>>

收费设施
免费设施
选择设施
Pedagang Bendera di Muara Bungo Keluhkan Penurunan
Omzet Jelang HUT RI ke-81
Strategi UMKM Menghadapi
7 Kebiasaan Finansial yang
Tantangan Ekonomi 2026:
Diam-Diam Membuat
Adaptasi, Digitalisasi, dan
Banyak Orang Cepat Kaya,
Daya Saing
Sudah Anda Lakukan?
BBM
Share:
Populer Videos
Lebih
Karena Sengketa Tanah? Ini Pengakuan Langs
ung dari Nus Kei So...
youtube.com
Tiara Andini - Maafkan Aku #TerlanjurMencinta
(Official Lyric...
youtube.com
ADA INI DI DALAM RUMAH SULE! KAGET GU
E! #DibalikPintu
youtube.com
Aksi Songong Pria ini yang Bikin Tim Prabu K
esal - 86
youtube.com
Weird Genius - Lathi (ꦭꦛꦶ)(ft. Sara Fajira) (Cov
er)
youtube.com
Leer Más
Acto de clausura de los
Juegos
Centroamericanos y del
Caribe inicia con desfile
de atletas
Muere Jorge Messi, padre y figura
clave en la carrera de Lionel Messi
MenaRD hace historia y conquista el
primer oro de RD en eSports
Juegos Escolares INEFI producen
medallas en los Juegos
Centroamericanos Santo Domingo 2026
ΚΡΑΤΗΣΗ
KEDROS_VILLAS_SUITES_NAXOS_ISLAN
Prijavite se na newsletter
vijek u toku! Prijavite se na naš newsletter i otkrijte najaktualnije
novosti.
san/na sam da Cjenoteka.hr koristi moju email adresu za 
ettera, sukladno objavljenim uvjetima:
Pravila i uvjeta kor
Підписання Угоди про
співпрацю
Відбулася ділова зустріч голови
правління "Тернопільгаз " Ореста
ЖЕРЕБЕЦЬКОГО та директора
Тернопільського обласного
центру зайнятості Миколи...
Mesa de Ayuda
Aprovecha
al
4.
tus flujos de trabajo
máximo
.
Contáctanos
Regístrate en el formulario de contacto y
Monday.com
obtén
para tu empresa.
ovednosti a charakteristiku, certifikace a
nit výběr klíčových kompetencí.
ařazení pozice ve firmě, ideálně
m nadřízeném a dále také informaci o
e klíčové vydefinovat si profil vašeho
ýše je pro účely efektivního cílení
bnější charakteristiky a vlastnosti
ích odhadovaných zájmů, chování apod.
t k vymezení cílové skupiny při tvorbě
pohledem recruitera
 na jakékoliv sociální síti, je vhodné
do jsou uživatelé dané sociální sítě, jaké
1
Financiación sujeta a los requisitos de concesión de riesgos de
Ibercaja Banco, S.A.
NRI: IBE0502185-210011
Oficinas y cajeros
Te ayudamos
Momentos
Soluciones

<<

Work required = Select every line of the records holding the string "sociální".

Result =
 na jakékoliv sociální síti, je vhodné
do jsou uživatelé dané sociální sítě, jaké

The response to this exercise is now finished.